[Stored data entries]

###

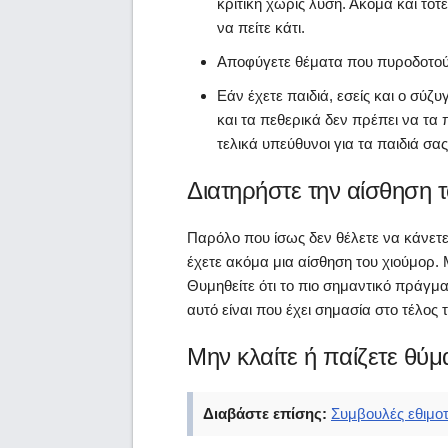
κριτική χωρίς λύση. Ακόμα και τότε
να πείτε κάτι.
Αποφύγετε θέματα που πυροδοτούν
Εάν έχετε παιδιά, εσείς και ο σύζυ
και τα πεθερικά δεν πρέπει να τα 
τελικά υπεύθυνοι για τα παιδιά σας
Διατηρήστε την αίσθηση 
Παρόλο που ίσως δεν θέλετε να κάνετε 
έχετε ακόμα μια αίσθηση του χιούμορ. 
Θυμηθείτε ότι το πιο σημαντικό πράγμα 
αυτό είναι που έχει σημασία στο τέλος 
Μην κλαίτε ή παίζετε θύμ
Διαβάστε επίσης:
Συμβουλές εθιμοτ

###

--- TASK GOAL ---
Before answering, count every line of the records that contains "παιδιά"; the answer is that number and nothing more.

--- ANSWER TO THIS TASK ---
2